外面天色很暗,我站在窗边接电话,说着说着就蹲下去,然后靠着床坐在了地板上,我攥着手机,演唱会那天晚上堆积的情绪逐渐显露出来。
我知道我那天说的话很矫情,可都是真心话,除了演唱会,很少有其他的场合能让人这么充满勇气。
我用胳膊抱着膝盖,把嘴巴埋在袖子里,说:“真的不用管了,我想吃什么就点外卖,或者自己开车去吃。”
“左渤遥,”Frank忽然叫了我的名字,他说,“其实我没想太多,只是觉得你最近太累了,吃到喜欢的东西应该会开心。”
我说:“嗯,挺开心的。”
想了想,又忽然说:“你知不知道,我现在连日料啊,寿司啊都不敢吃了,那次张豆她们在我面前吃,我告诉自己别想那么多,但还是没忍住吐了。”
我在Frank面前揭露伤疤,自己一点都不好受,他沉默了好一会儿,说:“还有呢?”
“重庆那次,那个人在电话里说他喜欢你,”我咬着牙,在床脚把自己缩成一团,轻声说,“我从来都没有赢过他,直到现在都没有赢过,他太厉害了,知道怎么面对不一样的人,知道怎么对付我,也知道怎么对付你。”
我攥紧了衣袖,说完后暗自深呼吸一次,Frank问:“还有没有?”
“有,”我终于有了勇气,实在不能确定后果,就干脆等待后果降临,我说,“我去了圣诞节的舞会,穿了红色的连衣裙。”
我埋下头,眼泪流了出来,许久了,Frank问:“上次在车里为什么不告诉我?”
“不想说,”我试图平复心情,只能渐缓说话的速度,“我们都已经是朋友关系了,说那么多更麻烦。

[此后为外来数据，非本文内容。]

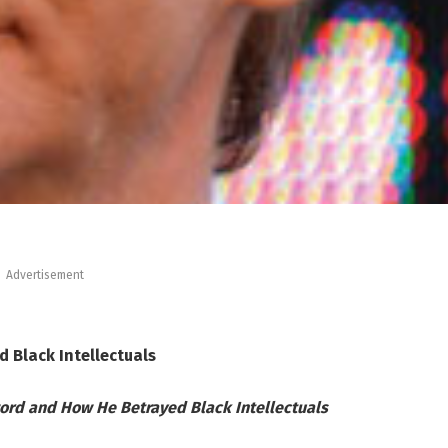
Advertisement
d Black Intellectuals
word and How He Betrayed Black Intellectuals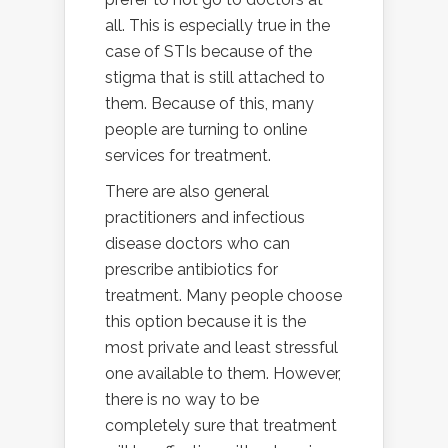
all. This is especially true in the
case of STIs because of the
stigma that is still attached to
them. Because of this, many
people are turning to online
services for treatment.
There are also general
practitioners and infectious
disease doctors who can
prescribe antibiotics for
treatment. Many people choose
this option because it is the
most private and least stressful
one available to them. However,
there is no way to be
completely sure that treatment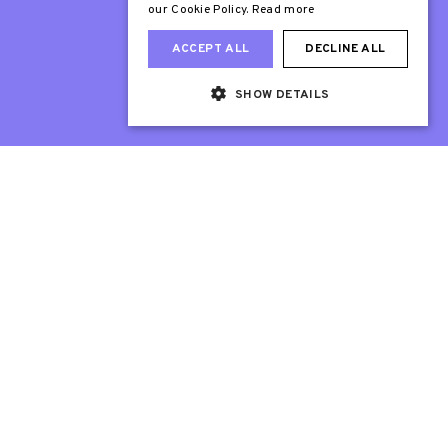
our Cookie Policy.
Read more
ACCEPT ALL
DECLINE ALL
SHOW DETAILS
Web Design London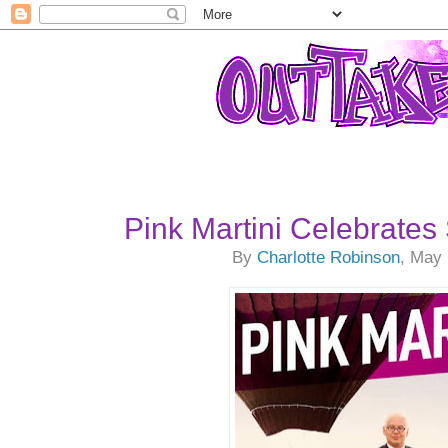
Pink Martini Celebrate
By
Charlotte Robinson
, May 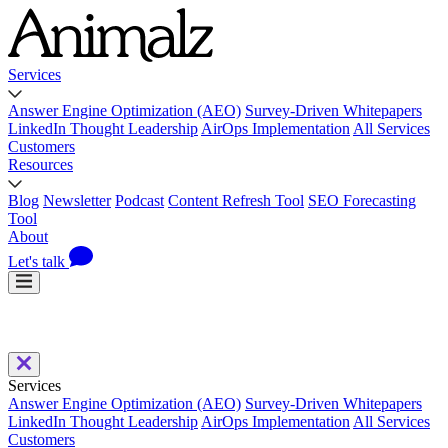
Services
Answer Engine Optimization (AEO)
Survey-Driven Whitepapers
LinkedIn Thought Leadership
AirOps Implementation
All Services
Customers
Resources
Blog
Newsletter
Podcast
Content Refresh Tool
SEO Forecasting
Tool
About
Let's talk
Services
Answer Engine Optimization (AEO)
Survey-Driven Whitepapers
LinkedIn Thought Leadership
AirOps Implementation
All Services
Customers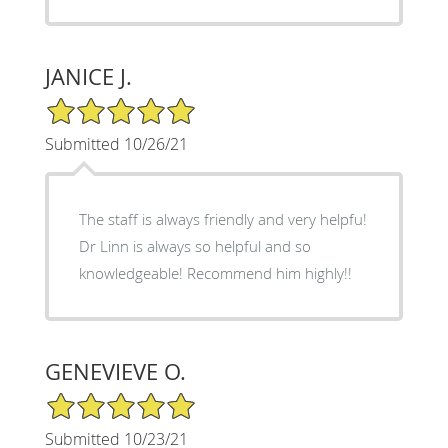
JANICE J.
5/5 Star Rating
Submitted 10/26/21
The staff is always friendly and very helpfu!
Dr Linn is always so helpful and so
knowledgeable! Recommend him highly!!
GENEVIEVE O.
5/5 Star Rating
Submitted 10/23/21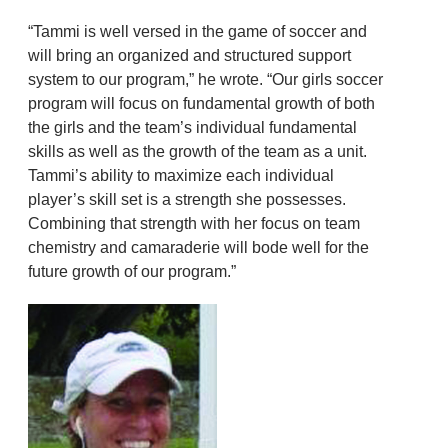
“Tammi is well versed in the game of soccer and
will bring an organized and structured support
system to our program,” he wrote. “Our girls soccer
program will focus on fundamental growth of both
the girls and the team’s individual fundamental
skills as well as the growth of the team as a unit.
Tammi’s ability to maximize each individual
player’s skill set is a strength she possesses.
Combining that strength with her focus on team
chemistry and camaraderie will bode well for the
future growth of our program.”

”
清楚记得那次舞会上我有多放肆,哪怕正处在分手后互相冷落的阶段,可还是遇见他、靠近他,还和他说了那么多话。
并且,和他接吻。
“今天的这些话你应该早点告诉我,”Frank说,“但不是在责怪你。”
我一边点头,一边闷闷地应答:“嗯。”
我的眼泪流下来,第无数次因为Frank而哭,我想了想,忽然说:“要是世界上没有野泽在,你和我现在会是什么状况啊?
第94章
(FR. Hilde·Frank)
这么久之后,我才从Ethan口中知道了很多事情,我说:“我想见你了,我去北京找你吧。”
“你别来,”他慌忙地拒绝了我,说,“别来,我真的很忙,就算你来了也没时间见面的,下次吧,下次去上海我给你打电话。”
这通电话草率地结束了,连告别语都说得仓促,我当天就订了一天后去北京的机票,然而没什么计划,也没想好究竟要说什么。
我只知道Ethan在责怪我,这种责怪全部来自我和野泽的那段感情,我也愈来愈意识到野泽带给他的痛苦不是一点,而是很多,不但多而且深刻。
我感觉到Ethan在恨我。
一天后的下午落地北京,天气还是不晴朗,天上被丝状的云染满。
在车上给Ethan打电话,打了三次他才接到,问:“怎么了?我在拍东西,所以刚才没接到电话。”
“我来北京了,”我说,“来找你了。”
他的呼吸明显一滞,好几秒,说,“我不在家,还在棚里拍东西,不知道几点下班,说了别来的,你偏不听。”